Description of the task:
Copy the listing below word for word, beginning with the line that contains "flamingoes — pink, standing" and continuing through the line that contains "colorful bird perched on feeder". Leave the pictures out of your copy.

Segment Open

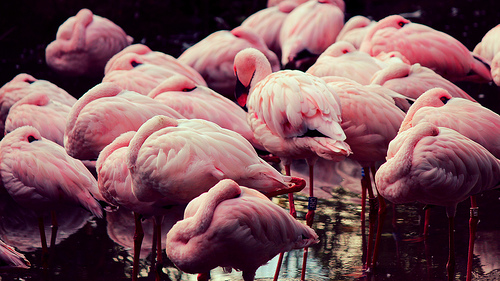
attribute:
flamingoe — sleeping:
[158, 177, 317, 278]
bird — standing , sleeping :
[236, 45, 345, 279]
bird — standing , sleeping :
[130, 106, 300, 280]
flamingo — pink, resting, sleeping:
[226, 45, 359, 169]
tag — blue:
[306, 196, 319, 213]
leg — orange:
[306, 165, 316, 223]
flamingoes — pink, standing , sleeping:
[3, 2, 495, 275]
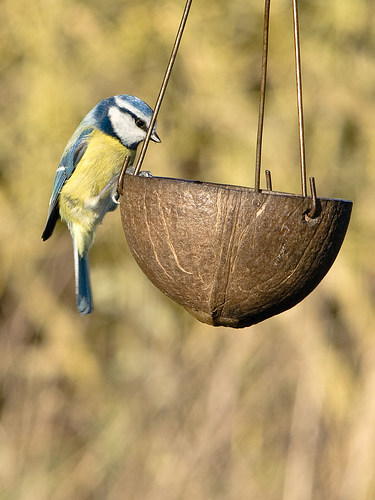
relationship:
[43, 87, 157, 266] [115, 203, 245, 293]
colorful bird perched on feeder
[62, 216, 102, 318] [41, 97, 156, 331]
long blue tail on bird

Segment Closed
Segment Open

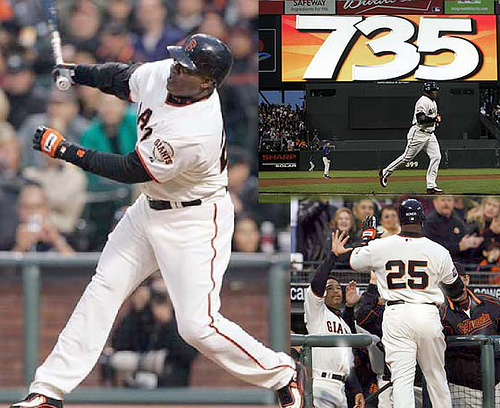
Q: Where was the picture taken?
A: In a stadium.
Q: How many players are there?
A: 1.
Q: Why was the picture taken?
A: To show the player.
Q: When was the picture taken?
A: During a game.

Segment Closed

Final answer:
flamingoes — pink, standing , sleeping:
[3, 2, 495, 275]
relationship:
[43, 87, 157, 266] [115, 203, 245, 293]
colorful bird perched on feeder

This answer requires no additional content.